GIVEN REQUEST A:
In the entries, from the first line through the line that contains "genus: Dione", replace "common name" with "vernacular name" and give those lines again with everything else unchanged.

SELECTED EXTRACT:
━━━━━━━━━━

Issue #3: Did the Board err by failing to put the inconsistency on the number of detentions to the Applicant?

[17]      The Applicant’s claim that he would be at risk should he be forced to return to the DRC is premised on the fact that he has already been arrested and tortured for his actions (or opinions). When asked to provide the specifics of the arrest, he gave two different dates and two different durations for what should have been the same event. In the IPI Form, at question 4, the Applicant clearly wrote that in 2004, he was arrested and detained for 30 days, during which time he was beaten and tortured. This is the same information that was written down by the immigration officer  in his interview notes. In his PIF, however, the Applicant wrote that he was arrested in 2003 and detained for 15 days, following an attack by Mai Mai soldiers, and that he was beaten and tortured. He then wrote that he was subsequently arrested eight or nine times and detained each time for approximately 15 days. The Board concluded that this conflicting evidence also undermined the Applicant’s credibility. However, this was not raised by the Board during the hearing.

 

[18]      The Applicant now alleges that the Board erred by failing to put these inconsistencies to the Applicant and thus allowing him an opportunity to clarify the evidence.

━━━━━━━━━━

GIVEN REQUEST B:
Continue the excerpt on the Board's failure to raise the inconsistent detention evidence with the Applicant, starting immediately after its final sentence.

━━━━━━━━━━

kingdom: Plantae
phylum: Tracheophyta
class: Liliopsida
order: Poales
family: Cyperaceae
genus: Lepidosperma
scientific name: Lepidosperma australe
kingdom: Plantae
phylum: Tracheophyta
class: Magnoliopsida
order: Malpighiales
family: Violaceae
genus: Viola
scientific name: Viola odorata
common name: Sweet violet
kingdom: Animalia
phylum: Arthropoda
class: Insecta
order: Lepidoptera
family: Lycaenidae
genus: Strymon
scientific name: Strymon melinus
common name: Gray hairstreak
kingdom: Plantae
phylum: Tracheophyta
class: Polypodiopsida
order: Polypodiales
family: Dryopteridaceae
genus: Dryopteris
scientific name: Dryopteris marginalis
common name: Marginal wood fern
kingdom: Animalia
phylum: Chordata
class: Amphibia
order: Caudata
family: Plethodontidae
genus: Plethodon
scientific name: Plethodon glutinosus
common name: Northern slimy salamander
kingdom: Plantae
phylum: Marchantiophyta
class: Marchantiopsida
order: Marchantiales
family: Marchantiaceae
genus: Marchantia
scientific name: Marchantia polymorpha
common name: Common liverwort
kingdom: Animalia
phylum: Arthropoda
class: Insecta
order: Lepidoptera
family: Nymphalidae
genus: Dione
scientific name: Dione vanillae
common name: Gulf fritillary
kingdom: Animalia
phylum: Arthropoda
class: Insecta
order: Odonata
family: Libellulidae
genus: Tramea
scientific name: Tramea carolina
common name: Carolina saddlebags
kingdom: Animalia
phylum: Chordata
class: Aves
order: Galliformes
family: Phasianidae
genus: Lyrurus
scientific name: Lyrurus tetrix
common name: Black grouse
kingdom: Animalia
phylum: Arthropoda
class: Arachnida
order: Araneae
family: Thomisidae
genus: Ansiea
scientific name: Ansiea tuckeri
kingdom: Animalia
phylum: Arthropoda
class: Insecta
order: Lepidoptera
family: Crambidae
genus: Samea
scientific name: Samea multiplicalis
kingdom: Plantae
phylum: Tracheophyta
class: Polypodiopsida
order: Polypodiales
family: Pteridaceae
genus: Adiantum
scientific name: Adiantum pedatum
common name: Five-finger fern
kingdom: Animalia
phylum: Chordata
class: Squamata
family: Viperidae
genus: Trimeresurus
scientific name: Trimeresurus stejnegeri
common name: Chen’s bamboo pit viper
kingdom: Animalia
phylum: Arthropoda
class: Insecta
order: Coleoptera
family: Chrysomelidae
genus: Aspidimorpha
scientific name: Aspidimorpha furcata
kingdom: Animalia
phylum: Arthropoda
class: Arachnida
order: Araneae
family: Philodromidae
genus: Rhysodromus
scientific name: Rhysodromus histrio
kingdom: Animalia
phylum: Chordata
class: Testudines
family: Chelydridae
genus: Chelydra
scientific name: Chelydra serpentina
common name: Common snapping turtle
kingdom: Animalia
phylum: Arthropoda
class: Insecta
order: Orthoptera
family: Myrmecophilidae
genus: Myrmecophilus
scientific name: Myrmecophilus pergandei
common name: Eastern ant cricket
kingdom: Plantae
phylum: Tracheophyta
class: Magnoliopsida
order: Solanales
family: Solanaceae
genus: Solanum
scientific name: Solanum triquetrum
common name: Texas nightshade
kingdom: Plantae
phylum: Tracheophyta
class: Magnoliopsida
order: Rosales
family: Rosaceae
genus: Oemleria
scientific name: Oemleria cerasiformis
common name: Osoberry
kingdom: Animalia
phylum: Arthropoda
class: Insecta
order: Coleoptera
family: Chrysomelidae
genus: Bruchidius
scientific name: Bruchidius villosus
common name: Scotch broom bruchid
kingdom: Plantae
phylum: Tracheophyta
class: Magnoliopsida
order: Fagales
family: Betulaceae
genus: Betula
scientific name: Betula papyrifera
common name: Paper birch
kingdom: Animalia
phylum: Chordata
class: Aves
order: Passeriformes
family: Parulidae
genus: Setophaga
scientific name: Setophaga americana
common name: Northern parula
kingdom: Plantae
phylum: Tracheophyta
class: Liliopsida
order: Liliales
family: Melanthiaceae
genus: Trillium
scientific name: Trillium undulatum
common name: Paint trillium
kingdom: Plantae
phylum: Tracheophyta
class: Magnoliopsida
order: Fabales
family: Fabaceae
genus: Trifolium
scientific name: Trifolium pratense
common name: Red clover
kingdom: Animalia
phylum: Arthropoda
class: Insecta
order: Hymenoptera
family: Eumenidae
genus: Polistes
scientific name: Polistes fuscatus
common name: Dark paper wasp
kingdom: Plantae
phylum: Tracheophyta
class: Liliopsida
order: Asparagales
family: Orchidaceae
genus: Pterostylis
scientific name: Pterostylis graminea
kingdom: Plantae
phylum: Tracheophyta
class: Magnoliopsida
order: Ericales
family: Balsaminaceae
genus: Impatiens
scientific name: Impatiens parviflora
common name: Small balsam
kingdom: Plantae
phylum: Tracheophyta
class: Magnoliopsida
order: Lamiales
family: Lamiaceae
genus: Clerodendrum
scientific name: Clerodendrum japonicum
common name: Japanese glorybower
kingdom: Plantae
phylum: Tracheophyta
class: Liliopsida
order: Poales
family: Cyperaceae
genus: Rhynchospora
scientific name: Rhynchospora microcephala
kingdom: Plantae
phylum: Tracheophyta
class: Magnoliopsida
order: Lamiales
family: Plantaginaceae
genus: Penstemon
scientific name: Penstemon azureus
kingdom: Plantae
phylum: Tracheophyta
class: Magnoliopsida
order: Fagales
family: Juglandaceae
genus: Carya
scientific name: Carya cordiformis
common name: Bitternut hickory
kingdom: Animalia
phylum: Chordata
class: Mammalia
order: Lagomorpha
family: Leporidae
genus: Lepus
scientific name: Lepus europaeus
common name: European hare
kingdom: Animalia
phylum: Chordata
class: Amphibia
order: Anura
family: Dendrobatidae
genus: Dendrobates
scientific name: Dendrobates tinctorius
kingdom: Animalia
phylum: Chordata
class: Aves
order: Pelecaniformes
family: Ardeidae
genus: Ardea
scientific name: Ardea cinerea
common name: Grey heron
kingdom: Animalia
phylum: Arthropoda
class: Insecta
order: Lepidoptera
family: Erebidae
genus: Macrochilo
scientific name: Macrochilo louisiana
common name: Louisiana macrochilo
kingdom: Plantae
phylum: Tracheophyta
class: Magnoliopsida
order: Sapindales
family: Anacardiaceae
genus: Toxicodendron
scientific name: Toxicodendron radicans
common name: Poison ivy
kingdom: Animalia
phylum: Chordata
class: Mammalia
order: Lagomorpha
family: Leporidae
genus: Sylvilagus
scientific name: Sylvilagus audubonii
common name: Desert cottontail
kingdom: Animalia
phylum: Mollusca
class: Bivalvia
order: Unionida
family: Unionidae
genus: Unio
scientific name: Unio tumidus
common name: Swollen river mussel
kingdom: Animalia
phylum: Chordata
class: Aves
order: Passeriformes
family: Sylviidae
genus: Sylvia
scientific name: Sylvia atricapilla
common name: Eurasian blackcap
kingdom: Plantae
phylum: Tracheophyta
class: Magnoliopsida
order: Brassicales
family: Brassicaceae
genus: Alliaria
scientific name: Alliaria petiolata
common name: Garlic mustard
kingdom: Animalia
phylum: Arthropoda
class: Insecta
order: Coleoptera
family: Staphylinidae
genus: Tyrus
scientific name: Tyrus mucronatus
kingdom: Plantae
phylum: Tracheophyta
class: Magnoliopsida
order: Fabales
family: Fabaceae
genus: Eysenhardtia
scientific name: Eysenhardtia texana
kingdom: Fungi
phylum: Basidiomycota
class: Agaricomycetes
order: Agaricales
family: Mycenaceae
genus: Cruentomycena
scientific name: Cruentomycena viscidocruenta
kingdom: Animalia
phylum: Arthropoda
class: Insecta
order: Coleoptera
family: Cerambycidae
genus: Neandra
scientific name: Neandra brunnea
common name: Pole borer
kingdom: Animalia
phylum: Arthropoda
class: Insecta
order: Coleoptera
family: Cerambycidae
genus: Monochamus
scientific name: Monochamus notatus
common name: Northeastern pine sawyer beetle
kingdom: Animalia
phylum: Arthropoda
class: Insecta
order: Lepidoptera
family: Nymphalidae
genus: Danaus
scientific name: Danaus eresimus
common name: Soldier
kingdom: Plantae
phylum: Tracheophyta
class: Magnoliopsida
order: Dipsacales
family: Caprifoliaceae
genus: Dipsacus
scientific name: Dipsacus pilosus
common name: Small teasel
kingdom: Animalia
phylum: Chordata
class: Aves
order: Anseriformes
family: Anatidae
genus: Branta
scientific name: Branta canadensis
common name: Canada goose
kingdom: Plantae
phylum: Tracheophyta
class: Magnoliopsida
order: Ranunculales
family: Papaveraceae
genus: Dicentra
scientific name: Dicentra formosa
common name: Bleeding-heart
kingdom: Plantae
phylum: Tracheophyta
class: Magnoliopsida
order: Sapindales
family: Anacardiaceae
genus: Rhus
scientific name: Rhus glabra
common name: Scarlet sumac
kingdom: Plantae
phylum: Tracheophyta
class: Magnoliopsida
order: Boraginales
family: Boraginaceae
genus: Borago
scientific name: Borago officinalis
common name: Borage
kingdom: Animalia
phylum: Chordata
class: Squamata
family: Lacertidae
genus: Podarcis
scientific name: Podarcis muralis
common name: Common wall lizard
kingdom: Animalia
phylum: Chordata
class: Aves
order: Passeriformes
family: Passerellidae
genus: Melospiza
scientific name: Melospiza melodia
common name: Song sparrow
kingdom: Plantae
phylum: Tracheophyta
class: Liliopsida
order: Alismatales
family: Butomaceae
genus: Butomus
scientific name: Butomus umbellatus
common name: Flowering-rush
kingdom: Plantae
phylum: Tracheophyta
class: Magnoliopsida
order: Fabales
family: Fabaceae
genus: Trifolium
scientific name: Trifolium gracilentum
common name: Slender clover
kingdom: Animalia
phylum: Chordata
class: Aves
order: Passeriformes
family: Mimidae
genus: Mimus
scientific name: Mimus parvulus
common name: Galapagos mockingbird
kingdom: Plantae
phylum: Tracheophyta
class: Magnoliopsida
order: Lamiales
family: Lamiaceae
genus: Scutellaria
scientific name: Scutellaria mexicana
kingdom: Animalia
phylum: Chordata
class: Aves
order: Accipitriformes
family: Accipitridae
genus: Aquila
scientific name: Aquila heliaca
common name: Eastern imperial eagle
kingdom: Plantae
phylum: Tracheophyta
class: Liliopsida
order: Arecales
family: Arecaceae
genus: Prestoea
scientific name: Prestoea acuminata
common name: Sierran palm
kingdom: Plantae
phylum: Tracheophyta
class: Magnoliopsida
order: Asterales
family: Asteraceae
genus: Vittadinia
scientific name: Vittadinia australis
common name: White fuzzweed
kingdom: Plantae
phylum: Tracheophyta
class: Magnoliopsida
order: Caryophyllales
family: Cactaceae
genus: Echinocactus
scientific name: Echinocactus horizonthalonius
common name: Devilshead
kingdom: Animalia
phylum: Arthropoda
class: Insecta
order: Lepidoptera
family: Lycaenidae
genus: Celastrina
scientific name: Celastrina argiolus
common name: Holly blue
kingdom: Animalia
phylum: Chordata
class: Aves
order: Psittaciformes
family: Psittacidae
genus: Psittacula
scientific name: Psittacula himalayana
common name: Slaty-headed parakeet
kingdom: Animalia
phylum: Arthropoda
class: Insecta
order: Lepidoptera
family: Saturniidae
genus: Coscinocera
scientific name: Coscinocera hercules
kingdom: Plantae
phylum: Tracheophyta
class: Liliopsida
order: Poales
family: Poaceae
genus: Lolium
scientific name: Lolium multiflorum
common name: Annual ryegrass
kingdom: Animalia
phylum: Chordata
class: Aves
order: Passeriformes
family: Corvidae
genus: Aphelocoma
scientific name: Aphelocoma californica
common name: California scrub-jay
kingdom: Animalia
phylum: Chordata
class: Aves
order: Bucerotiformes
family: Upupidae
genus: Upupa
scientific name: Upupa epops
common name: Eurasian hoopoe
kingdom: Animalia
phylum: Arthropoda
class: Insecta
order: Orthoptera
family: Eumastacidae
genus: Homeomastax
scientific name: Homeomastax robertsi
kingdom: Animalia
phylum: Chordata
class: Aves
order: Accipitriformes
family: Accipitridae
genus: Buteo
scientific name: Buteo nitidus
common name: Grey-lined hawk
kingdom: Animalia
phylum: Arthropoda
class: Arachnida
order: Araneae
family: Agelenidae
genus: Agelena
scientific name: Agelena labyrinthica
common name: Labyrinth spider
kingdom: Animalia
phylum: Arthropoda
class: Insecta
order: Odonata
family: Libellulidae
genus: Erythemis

━━━━━━━━━━

TASK ANSWER A:
kingdom: Plantae
phylum: Tracheophyta
class: Liliopsida
order: Poales
family: Cyperaceae
genus: Lepidosperma
scientific name: Lepidosperma australe
kingdom: Plantae
phylum: Tracheophyta
class: Magnoliopsida
order: Malpighiales
family: Violaceae
genus: Viola
scientific name: Viola odorata
vernacular name: Sweet violet
kingdom: Animalia
phylum: Arthropoda
class: Insecta
order: Lepidoptera
family: Lycaenidae
genus: Strymon
scientific name: Strymon melinus
vernacular name: Gray hairstreak
kingdom: Plantae
phylum: Tracheophyta
class: Polypodiopsida
order: Polypodiales
family: Dryopteridaceae
genus: Dryopteris
scientific name: Dryopteris marginalis
vernacular name: Marginal wood fern
kingdom: Animalia
phylum: Chordata
class: Amphibia
order: Caudata
family: Plethodontidae
genus: Plethodon
scientific name: Plethodon glutinosus
vernacular name: Northern slimy salamander
kingdom: Plantae
phylum: Marchantiophyta
class: Marchantiopsida
order: Marchantiales
family: Marchantiaceae
genus: Marchantia
scientific name: Marchantia polymorpha
vernacular name: Common liverwort
kingdom: Animalia
phylum: Arthropoda
class: Insecta
order: Lepidoptera
family: Nymphalidae
genus: Dione

TASK ANSWER B:
 

[19]      There is no question that there are major discrepancies in the number and timing of the detention (or detentions). These are conspicuous discrepancies that go to the heart of the claim of persecution, and it was reasonable for the Board to make an adverse finding of credibility on that basis. The question raised by the Applicant is whether the Board had an obligation to put these inconsistencies to the Applicant before relying on them.

 

[20]      I agree with the Applicant that this is the sort of inconsistency that “cries out for explanation”. However, it is also true that not every contradiction must be put to a claimant (Ngongo v. Canada (Minister of Citizenship and Immigration), [1999] F.C.J. No. 1627 (F.C.T.D.) (QL)). In this case, the discrepancy is obvious and comes from the Applicant’s own signed statements. Further, the Applicant was represented by counsel at the hearing and, therefore, the matter could have been raised during examination by counsel.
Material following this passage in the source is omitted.